The elements I believe are still missing from Learning 2.0 are evolved teaching methods to take advantage of the comparative ease of access to data. If we can teach the world reflective practice (Do - Review - Apply) we might get this ball rolling.

Tuesday, July 29, 2008

Only the good die young...

Randy Pausch died on Friday at the age of 47 (click on his name for more). A colleague, who is also a fan, told me this morning and we shared a moment of sadness. However, if ever there was a person whose life deserved to be celebrated, then it is Randy. Go find out about him!

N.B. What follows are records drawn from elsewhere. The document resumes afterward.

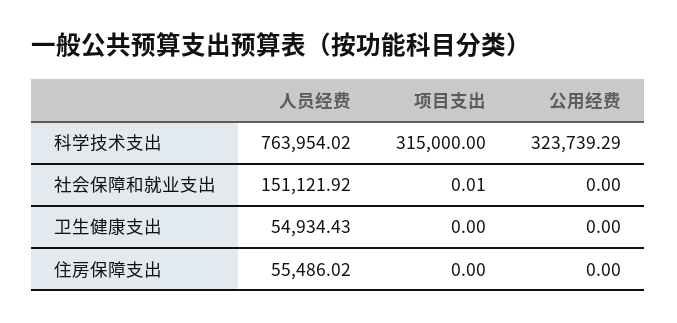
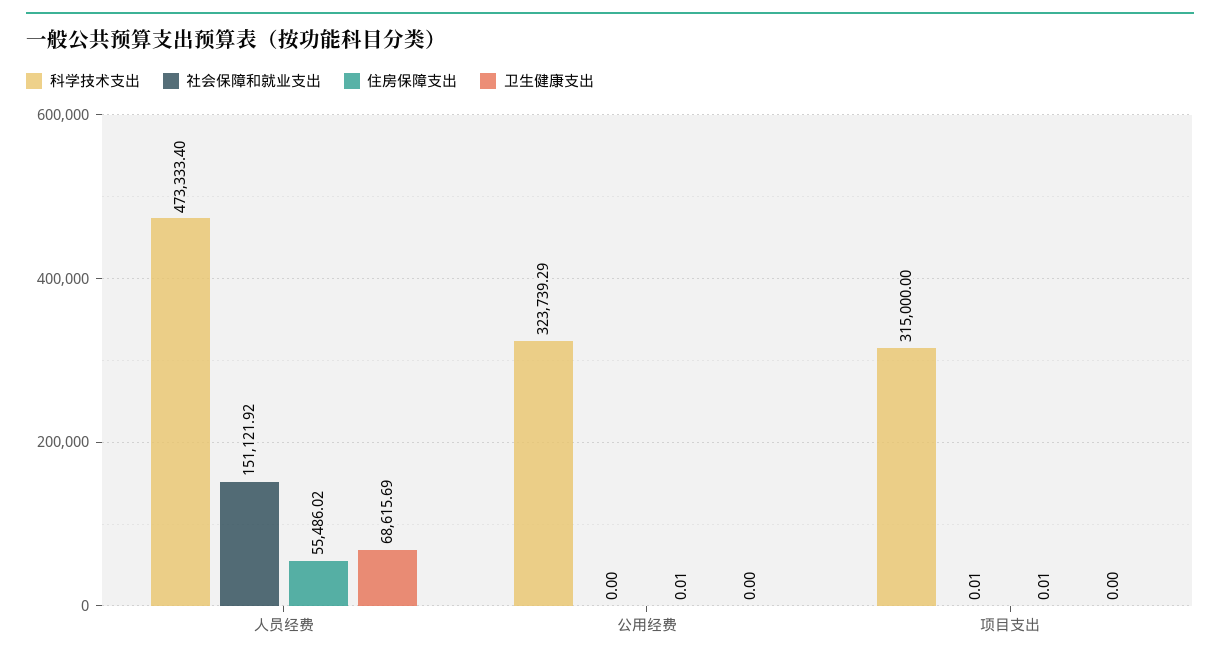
  {
    "科学技术支出": {
-     "人员经费": 763954.02,
+     "人员经费": 473333.4,
      "项目支出": 315000,
      "公用经费": 323739.29
    },
    "社会保障和就业支出": {
      "人员经费": 151121.92,
      "项目支出": 0.01,
      "公用经费": 0
    },
    "卫生健康支出": {
-     "人员经费": 54934.43,
+     "人员经费": 68615.69,
      "项目支出": 0,
      "公用经费": 0
    },
    "住房保障支出": {
      "人员经费": 55486.02,
-     "项目支出": 0,
+     "项目支出": 0.01,
-     "公用经费": 0
+     "公用经费": 0.01
    }
  }

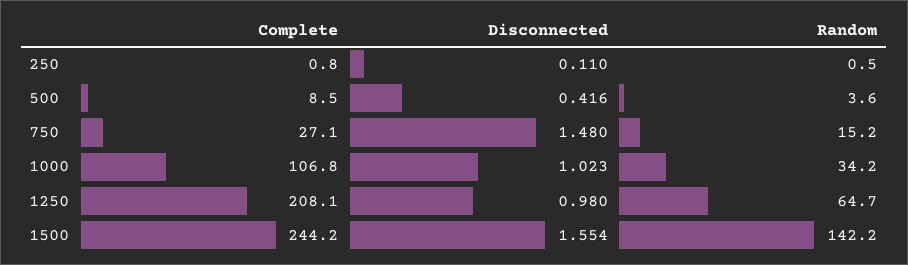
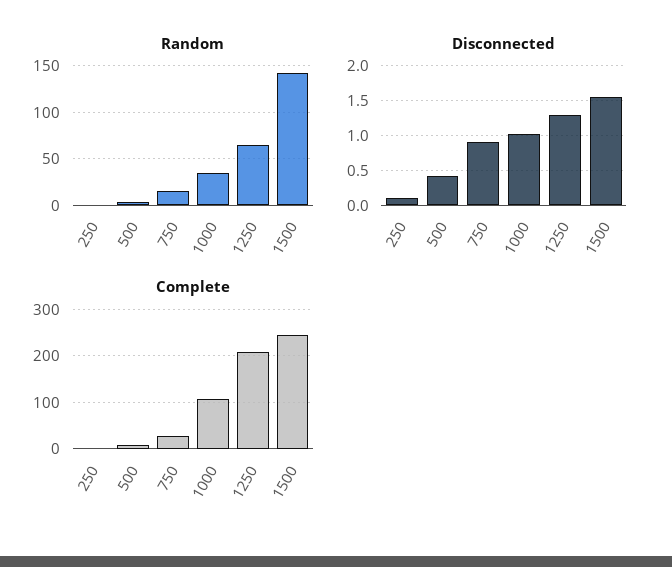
  {
    "Complete": {
      "250": 0.8,
      "500": 8.5,
      "750": 27.1,
      "1000": 106.8,
      "1250": 208.1,
      "1500": 244.2
    },
    "Disconnected": {
      "250": 0.11,
      "500": 0.416,
-     "750": 1.48,
+     "750": 0.9,
      "1000": 1.023,
-     "1250": 0.98,
+     "1250": 1.3,
      "1500": 1.554
    },
    "Random": {
      "250": 0.5,
      "500": 3.6,
      "750": 15.2,
      "1000": 34.2,
      "1250": 64.7,
      "1500": 142.2
    }
  }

When I was at university I remember having a conversation about the lyrics of the above named Billy Joel song (that should give you an opportunity to date me or pigeon hole me should you so wish). I remember being immensely proud of continuing the line with, "Only the good die young because they haven't lived" My immediate (inebriated) friends were almost equally impressed and I was convinced this was the first of many aphorisms I would coin that would eventually form a little book of wisdom which would make me famous.

Reflecting on this, once one has got over the shudder of disappointment that I was deconstructing MOR music at university (why weren't we talking about The Smiths, The Stone Roses, The Undertones or anything with an edge?) and the hilarious naivety of youth, I have to concede to my younger self that I had a point. A point I didn't understand and couldn't explain at the time. A point expressed by many greater thinkers than myself before and since. But a point nonetheless.

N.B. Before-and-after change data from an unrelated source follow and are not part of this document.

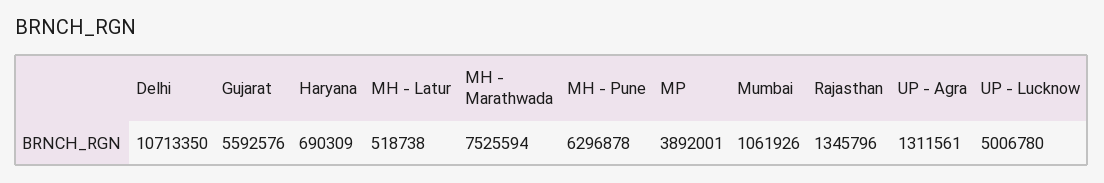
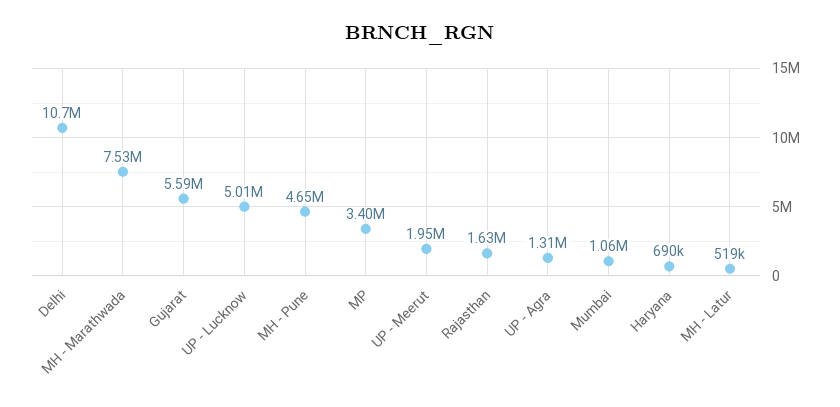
  {
    "Delhi": 10713350,
    "Gujarat": 5592576,
    "Haryana": 690309,
    "MH - Latur": 518738,
    "MH - Marathwada": 7525594,
-   "MH - Pune": 6296878,
+   "MH - Pune": 4650000,
-   "MP": 3892001,
+   "MP": 3400000,
    "Mumbai": 1061926,
-   "Rajasthan": 1345796,
+   "Rajasthan": 1630000,
    "UP - Agra": 1311561,
-   "UP - Lucknow": 5006780
+   "UP - Lucknow": 5006780,
+   "UP - Meerut": 1950000
  }

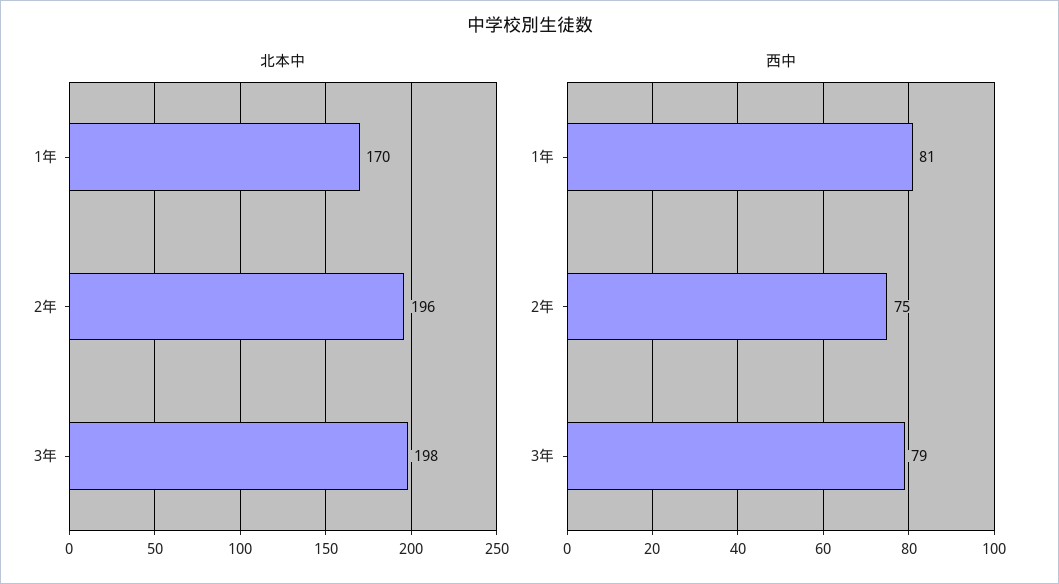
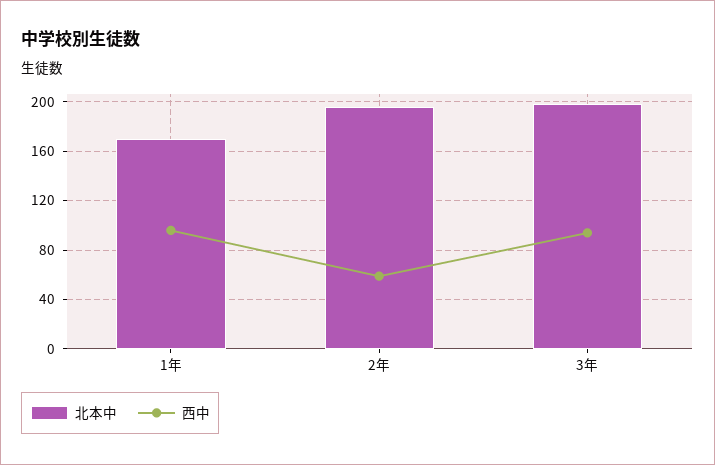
  {
    "北本中": {
      "1年": 170,
      "2年": 196,
      "3年": 198
    },
    "西中": {
-     "1年": 81,
+     "1年": 95,
-     "2年": 75,
+     "2年": 60,
-     "3年": 79
+     "3年": 95
    }
  }

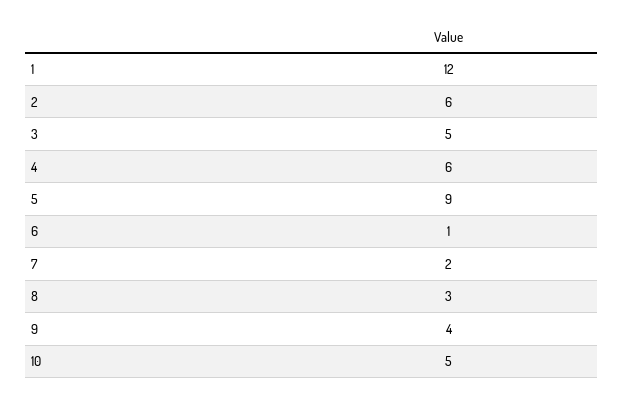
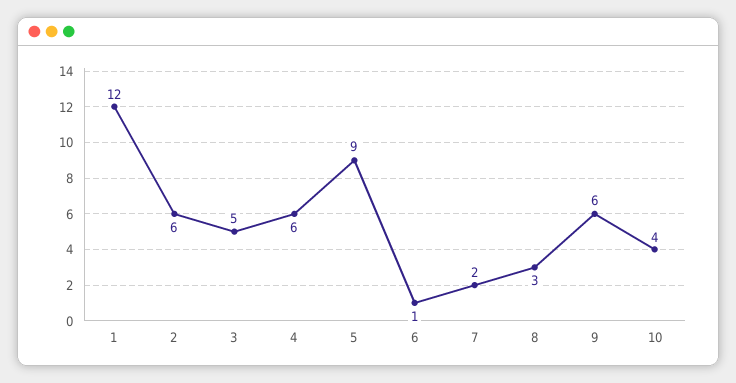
  {
    "1": 12,
    "2": 6,
    "3": 5,
    "4": 6,
    "5": 9,
    "6": 1,
    "7": 2,
    "8": 3,
-   "9": 4,
+   "9": 6,
-   "10": 5
+   "10": 4
  }

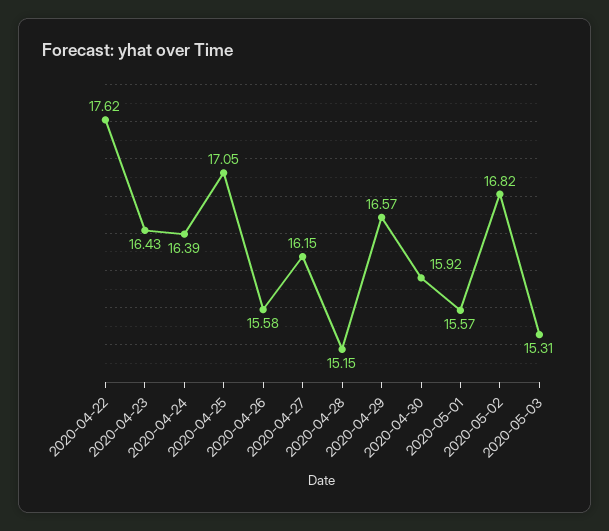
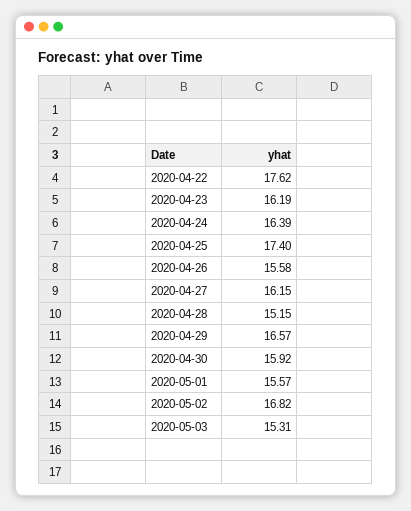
  {
    "2020-04-22": 17.62,
-   "2020-04-23": 16.43,
+   "2020-04-23": 16.19,
    "2020-04-24": 16.39,
-   "2020-04-25": 17.05,
+   "2020-04-25": 17.4,
    "2020-04-26": 15.58,
    "2020-04-27": 16.15,
    "2020-04-28": 15.15,
    "2020-04-29": 16.57,
    "2020-04-30": 15.92,
    "2020-05-01": 15.57,
    "2020-05-02": 16.82,
    "2020-05-03": 15.31
  }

What Randy helped me understand is that my life is in my hands, if I don't enjoy it that that can only be my own fault. A good life is measured in experiences and friends not in years. I have known this for a long time. But as any decent learning professional will tell you, there is a difference between knowing something and actually doing something with it.

I found an echo reading Lucy Kellaway's article in the FT on Monday debunking the "sentimental pap" that no-one ever says on their death bed, "I wish I'd spent more time in the office". Now I am a huge fan of hers, indeed she is the only columnist I have actually written fan mail to (and received a response which surprised me). But it is easy to stand on the side and chuck rocks and I think there are more people with a dysfunctional relationship with work that hurts their life than there are rounded, complete individuals who just happen to get their completeness from work.

As Freud said, "Love AND work" (my caps), not one or the other.

Perhaps that is why I continue to write this blog. It is only by forcing myself to do something that I cannot control or completely understand that I stand a chance of learning something new.

Or as the Doctor Pepper ad says, "What's the worst that could happen?"